QUOTED TEXT:

/---

Row brews over NHS subsidiaries

23 Apr 18

A health service membership body and union are locked in a row over controversial NHS subsidiaries.

NHS Providers has hit back at Unison’s accusations that wholly owned subsidiaries in the health service are “backdoor privatisation”.

The union published results from a freedom of information exercise at the start of last week, which showed 15 NHS trusts had spent £3.2m on setting up wholly owned subsidiaries since 2010.

It claimed NHS trusts were “new companies” that were “shelling-out huge amounts of money on consultants [who were] advising trusts on the setting up of wholly owned subsidiaries, to which staff are then outsourced”.

The union said that the bodies “appealed to trusts because they can reduce their VAT payments, and cut the pay and pensions for any new staff recruited”.

Unison’s head of health Sara Gorton said the subsidiaries were “creating a two-tier workforce where new staff are likely to be far worse off in terms of their pay and pensions”.

Staff working for the subsidiaries can be on terms outside the NHS’s standardised Agenda for Change pay scales. 

A spokesperson for Unison told PF they believed non-NHS contracts will be a “stepping stone” to contract changes higher up the pay scale.

Subsidiaries are being set up mainly for facilities management. Workers they employ tend to be porters and cleaners, rather than healthcare professionals.

But Chris Hopson, chief executive of NHS Providers, strongly refuted Unison’s criticism, saying it was “inaccurate and misleading”.

He said the entities were not “private companies, they are wholly owned by the NHS trusts that set them up”.

They had been “operating entirely without controversy in the NHS for many years”, Hopson said, and were “set up for many reasons which vary depending on local circumstance and need”.

He added: “They are not being set up solely to avoid tax or cut staff pay.

“Terms and conditions of existing staff are protected.”

He explained although they do provide some tax advantages, trusts cannot use them solely for VAT gains and that subsidiaries offer a range of employment and pay flexibilities.

\---

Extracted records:
/---

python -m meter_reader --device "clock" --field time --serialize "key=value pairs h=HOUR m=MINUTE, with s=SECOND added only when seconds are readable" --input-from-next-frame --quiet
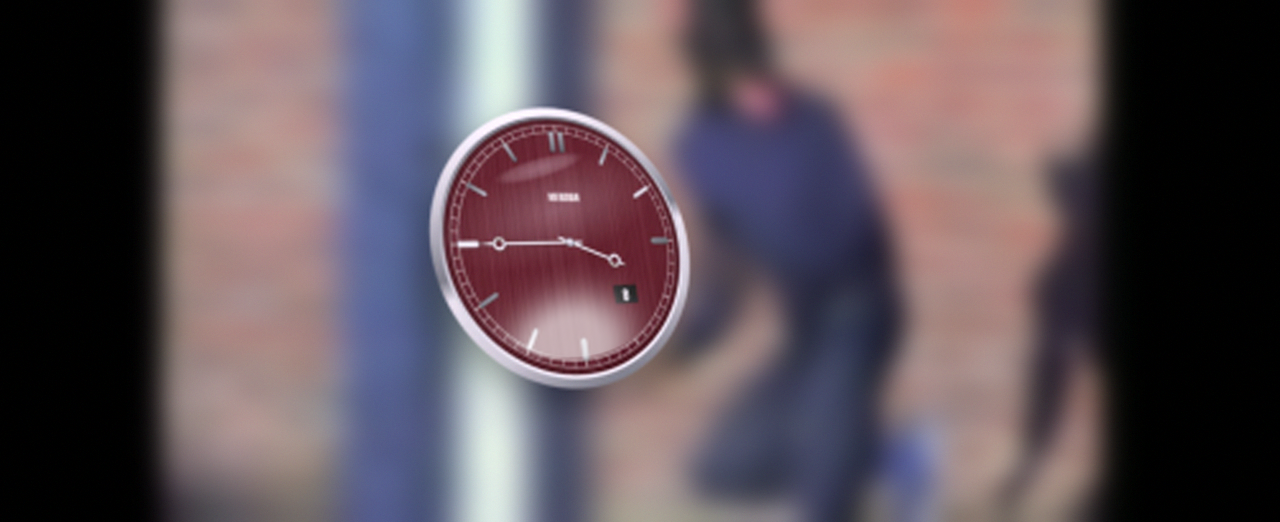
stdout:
h=3 m=45
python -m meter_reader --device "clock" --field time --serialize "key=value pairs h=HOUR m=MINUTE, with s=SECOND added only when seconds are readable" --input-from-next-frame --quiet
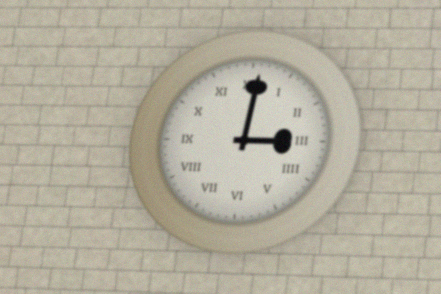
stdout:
h=3 m=1
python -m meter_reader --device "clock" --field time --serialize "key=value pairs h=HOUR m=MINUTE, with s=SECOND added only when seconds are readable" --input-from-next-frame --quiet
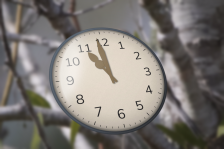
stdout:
h=10 m=59
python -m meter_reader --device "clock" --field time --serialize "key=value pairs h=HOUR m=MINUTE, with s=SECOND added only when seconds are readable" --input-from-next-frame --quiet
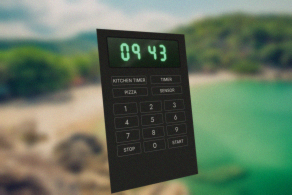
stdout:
h=9 m=43
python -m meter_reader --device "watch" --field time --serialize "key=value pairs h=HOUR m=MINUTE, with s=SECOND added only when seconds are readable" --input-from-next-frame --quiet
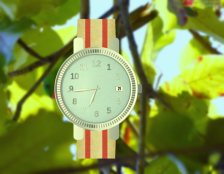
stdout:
h=6 m=44
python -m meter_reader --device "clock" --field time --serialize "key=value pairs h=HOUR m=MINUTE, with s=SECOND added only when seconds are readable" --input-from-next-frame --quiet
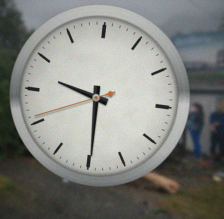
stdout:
h=9 m=29 s=41
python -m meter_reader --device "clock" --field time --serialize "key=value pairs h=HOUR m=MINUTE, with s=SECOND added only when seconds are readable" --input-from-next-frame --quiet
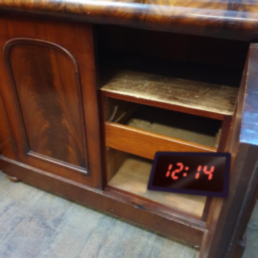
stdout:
h=12 m=14
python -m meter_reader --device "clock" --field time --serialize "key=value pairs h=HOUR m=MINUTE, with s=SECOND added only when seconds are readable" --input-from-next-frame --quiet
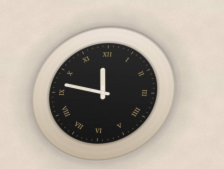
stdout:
h=11 m=47
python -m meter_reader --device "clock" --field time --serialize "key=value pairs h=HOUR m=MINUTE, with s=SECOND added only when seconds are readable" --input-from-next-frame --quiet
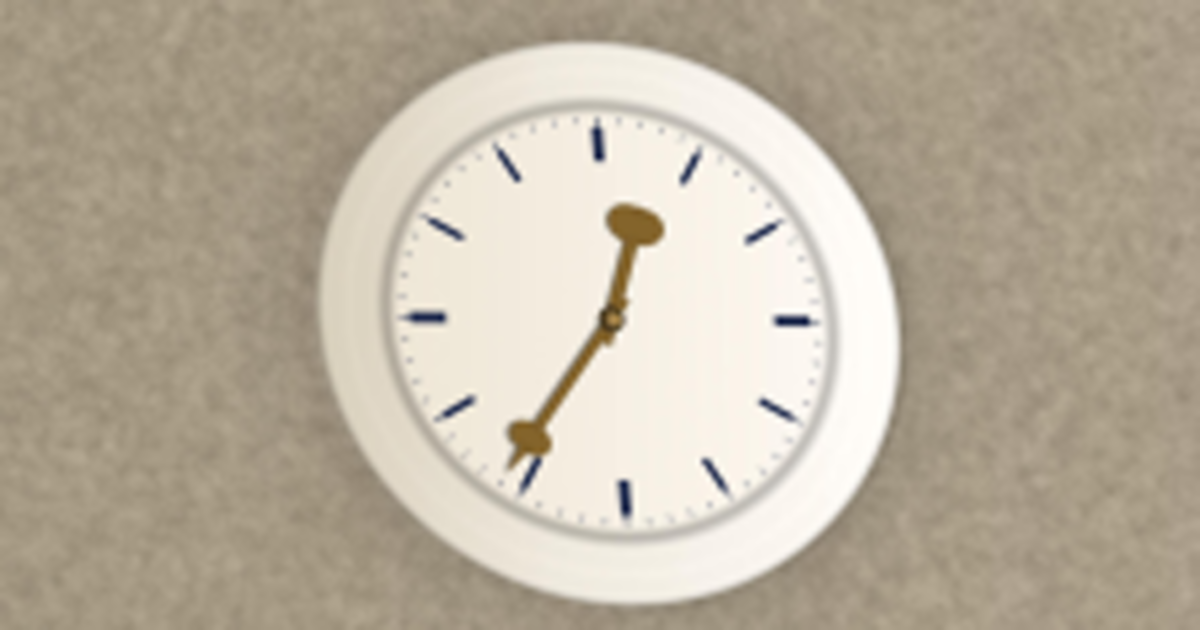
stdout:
h=12 m=36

\---

REQUIRED WORK: According to the article on NHS subsidiaries, how much had 15 NHS trusts spent on setting up wholly owned subsidiaries since 2010?

RIGHT ANSWER: £3.2m